When it comes to school systems that might need that additional support from partnerships with, say, a school for the blind, if they're located in a rural part of their state, are there still opportunities for them to build those connections and get that assistance and support?
HAIR: Absolutely. I mean, I wouldn't say that we have 100% coverage for every county and jurisdiction in the state of Maryland, but we do cover those western counties. We have teachers go provide assessments and we provide IEP [individualized education program] supports.
We will advise for IEP teams in the local schools on things like “How should we construct the students' goals and objectives?” We'll give them an assessment of the students' skills based on a teacher-provided assessment and give them some consultation in that way, or we can provide ongoing service if we have the staff and they have a need.
Even if they’re in rural Maryland, our teachers and psychologists will go out to a local county and provide assessment of a student and consult with the local IEP team to develop the IEP, and/or we can provide direct teacher support. Our goal is not to pull students from their local communities but to provide support where they live if at all possible, so that their access doesn't depend on ZIP code.
So we're not just a campus here. We actually do provide services well beyond these four walls, as it were, in Baltimore City.
When it comes to improving the situations where public schools might have more limited resources to serve students with these specific needs, as you know, sometimes that's not entirely within their control. Is that something that needs to also change at the state or federal level in terms of policy when it comes to making sure every school has access to these resources?
HAIR: We and the National Federation of the Blind, which you may know is headquartered in Baltimore, are working together to provide more teacher training and support so we can get those professionals in Maryland.

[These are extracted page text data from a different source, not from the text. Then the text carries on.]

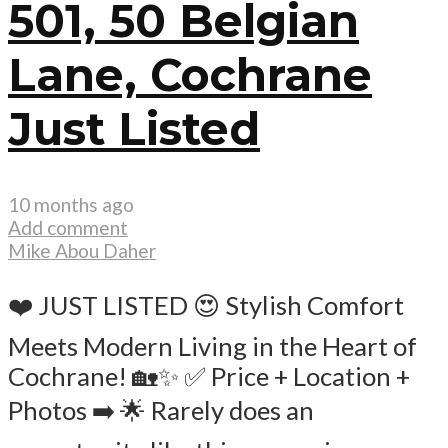
501, 50 Belgian
Lane, Cochrane
Just Listed
10 months ago
Add comment
Mike Abou Daher
❤️ JUST LISTED 😍 Stylish Comfort
Meets Modern Living in the Heart of
Cochrane! 🏡✨ ✅ Price + Location +
Photos ➡️ 🌟 Rarely does an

Right now we're partnering with Kutztown University, which is in Pennsylvania. They have a wonderful teacher of the visually impaired program, and right now we [Maryland School for the Blind] are paying teachers who are not certified in visual impairments to get their teacher of the visually impaired certification and developing a pipeline.
It's so difficult to find teachers of the visually impaired. Our vision is to create more partnerships with local universities and training our paraprofessionals. We have some talented people who know Braille and know how to teach these children very well who are not certified teachers. So we want to put them through teacher training and give them the tuition dollars and eventually get them to become teachers of the visually impaired.

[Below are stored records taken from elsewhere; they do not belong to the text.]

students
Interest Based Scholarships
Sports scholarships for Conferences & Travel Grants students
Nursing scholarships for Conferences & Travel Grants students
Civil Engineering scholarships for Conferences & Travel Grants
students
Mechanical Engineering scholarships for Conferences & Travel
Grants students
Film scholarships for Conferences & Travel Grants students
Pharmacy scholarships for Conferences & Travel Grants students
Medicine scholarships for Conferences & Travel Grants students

That would be the ultimate pipeline dream that we're pursuing right now to help fill in that shortage.
In general, for public school leaders anywhere in the country who have gaps in their services for students with specialized needs, what are some of the steps that you would recommend for building the partnerships to fill those gaps, and where should they focus attention most immediately to fill gaps in services?

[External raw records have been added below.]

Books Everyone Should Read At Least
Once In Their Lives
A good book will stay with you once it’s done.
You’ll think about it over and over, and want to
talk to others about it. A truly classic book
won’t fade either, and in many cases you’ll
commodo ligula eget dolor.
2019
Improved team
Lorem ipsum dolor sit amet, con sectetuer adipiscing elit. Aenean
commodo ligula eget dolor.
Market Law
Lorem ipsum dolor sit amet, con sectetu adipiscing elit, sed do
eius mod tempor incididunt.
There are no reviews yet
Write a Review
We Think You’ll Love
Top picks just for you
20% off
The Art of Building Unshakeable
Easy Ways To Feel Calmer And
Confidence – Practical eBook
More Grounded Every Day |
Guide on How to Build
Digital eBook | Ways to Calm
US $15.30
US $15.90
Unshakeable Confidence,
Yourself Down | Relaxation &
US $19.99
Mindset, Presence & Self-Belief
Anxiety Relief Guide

HAIR: I would work with my administration. Work with the leadership. Find the incentives — the hiring incentives. Try to find the people that we need to recruit to our school.
I really feel for rural counties and towns where it may not be easy to find someone. But I think it's finding the right connections.
There are some hiring agencies that can provide assistance in specialized special ed certifications. I would look towards your local school for the blind, like the Maryland School for the Blind. There may be retired teachers of the visually impaired who are willing to do some short-term or part-time work to fill in the gap while you're waiting.